◆ PAGE EXCERPT
# Has anyone used soda stream bottle



## Craig Matthews (25 Oct 2018)

Has anyone any experience with the soda stream bottle, I have a 70 litre aquarium and don't want a fire extinguisher or anything equally as big standing in the living room. Just wondering what people have had in terms of length of supply to their aquairum around a 70 litre mark before refilling, what kind of regulator was used etc....


----------



## ian_m (25 Oct 2018)

I get 100 days on a 180litre tank. Yours is about 1/2 so you will get 200 days. An FE is 2000gr (for £10 !!) But soda stream is only 420gr 1/5, so you will get 200/5 days about 40 days. Call it a month.

Thats £10 a month running cost. About 5 times the cost of a fire extinguisher.


----------



## Craig Matthews (25 Oct 2018)

◆ ENTRIES SHOWN

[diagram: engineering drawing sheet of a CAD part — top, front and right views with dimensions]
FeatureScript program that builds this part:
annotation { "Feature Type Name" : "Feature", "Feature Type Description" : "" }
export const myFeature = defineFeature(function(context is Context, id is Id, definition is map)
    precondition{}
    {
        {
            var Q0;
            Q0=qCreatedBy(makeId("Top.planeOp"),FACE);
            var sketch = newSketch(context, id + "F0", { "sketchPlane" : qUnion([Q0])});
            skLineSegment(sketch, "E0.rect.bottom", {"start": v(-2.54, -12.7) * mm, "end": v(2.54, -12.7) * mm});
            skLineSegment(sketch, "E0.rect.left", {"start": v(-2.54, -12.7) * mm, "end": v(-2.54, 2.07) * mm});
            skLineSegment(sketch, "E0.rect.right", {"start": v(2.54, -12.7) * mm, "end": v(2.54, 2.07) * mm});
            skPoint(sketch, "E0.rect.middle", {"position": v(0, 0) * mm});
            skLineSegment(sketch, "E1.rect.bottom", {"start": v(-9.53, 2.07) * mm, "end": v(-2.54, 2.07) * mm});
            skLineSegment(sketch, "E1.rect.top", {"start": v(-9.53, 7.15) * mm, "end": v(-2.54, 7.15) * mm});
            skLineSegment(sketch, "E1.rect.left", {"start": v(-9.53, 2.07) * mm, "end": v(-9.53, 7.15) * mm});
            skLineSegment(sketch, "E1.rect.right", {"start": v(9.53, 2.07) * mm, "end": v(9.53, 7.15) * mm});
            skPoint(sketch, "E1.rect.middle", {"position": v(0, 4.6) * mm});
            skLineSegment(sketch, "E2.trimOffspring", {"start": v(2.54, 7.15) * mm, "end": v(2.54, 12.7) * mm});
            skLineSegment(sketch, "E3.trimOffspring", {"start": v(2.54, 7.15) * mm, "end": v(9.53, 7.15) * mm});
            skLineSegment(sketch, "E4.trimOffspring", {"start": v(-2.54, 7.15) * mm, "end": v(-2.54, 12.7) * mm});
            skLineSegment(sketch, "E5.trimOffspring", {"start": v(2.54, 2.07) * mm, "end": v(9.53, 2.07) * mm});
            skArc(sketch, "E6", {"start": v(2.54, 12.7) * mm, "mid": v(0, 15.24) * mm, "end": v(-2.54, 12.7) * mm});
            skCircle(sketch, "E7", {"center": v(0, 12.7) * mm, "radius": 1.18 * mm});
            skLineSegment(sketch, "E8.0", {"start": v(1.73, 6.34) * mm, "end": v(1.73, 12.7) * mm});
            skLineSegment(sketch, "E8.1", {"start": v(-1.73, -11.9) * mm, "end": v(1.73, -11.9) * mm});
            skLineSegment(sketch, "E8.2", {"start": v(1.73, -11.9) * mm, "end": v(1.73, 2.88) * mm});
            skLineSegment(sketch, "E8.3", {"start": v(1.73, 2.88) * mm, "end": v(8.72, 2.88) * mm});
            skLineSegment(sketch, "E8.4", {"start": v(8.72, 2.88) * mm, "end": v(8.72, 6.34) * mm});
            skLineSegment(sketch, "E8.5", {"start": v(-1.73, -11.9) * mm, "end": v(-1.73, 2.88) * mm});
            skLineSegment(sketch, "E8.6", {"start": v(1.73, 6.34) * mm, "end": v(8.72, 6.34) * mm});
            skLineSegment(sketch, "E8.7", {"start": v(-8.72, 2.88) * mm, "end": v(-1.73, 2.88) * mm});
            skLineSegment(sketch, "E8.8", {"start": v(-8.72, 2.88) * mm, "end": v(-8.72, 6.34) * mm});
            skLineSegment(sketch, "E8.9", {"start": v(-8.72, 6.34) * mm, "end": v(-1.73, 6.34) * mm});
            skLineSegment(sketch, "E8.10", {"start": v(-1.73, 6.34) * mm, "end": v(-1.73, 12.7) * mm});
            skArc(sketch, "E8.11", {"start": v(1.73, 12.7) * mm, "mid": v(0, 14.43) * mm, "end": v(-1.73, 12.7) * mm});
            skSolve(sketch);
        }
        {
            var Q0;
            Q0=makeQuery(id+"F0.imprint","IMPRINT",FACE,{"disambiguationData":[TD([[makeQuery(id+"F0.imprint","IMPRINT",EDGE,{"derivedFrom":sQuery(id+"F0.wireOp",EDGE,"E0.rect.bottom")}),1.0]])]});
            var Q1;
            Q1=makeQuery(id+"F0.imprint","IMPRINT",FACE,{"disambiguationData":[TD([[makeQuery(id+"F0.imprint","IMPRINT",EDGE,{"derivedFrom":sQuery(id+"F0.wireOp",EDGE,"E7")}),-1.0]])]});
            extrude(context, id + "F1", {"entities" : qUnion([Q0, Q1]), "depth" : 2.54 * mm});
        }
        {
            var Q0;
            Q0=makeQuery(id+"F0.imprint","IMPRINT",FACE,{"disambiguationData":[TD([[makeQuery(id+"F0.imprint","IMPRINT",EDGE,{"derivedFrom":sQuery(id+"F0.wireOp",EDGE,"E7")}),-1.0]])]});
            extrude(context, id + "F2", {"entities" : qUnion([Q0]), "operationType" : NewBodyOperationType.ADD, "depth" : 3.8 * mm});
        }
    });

◆ YOUR OBJECTIVE
From the soda stream bottle thread, list every supply duration that ian_m's reply gives, along with what each one refers to.

◆ FINISHED ANSWER
- 100 days: ian_m's own 180 litre tank
- 200 days: a tank about half that size
- About 40 days, rounded to a month: a soda stream bottle, which holds 420gr, about 1/5 of a fire extinguisher's 2000gr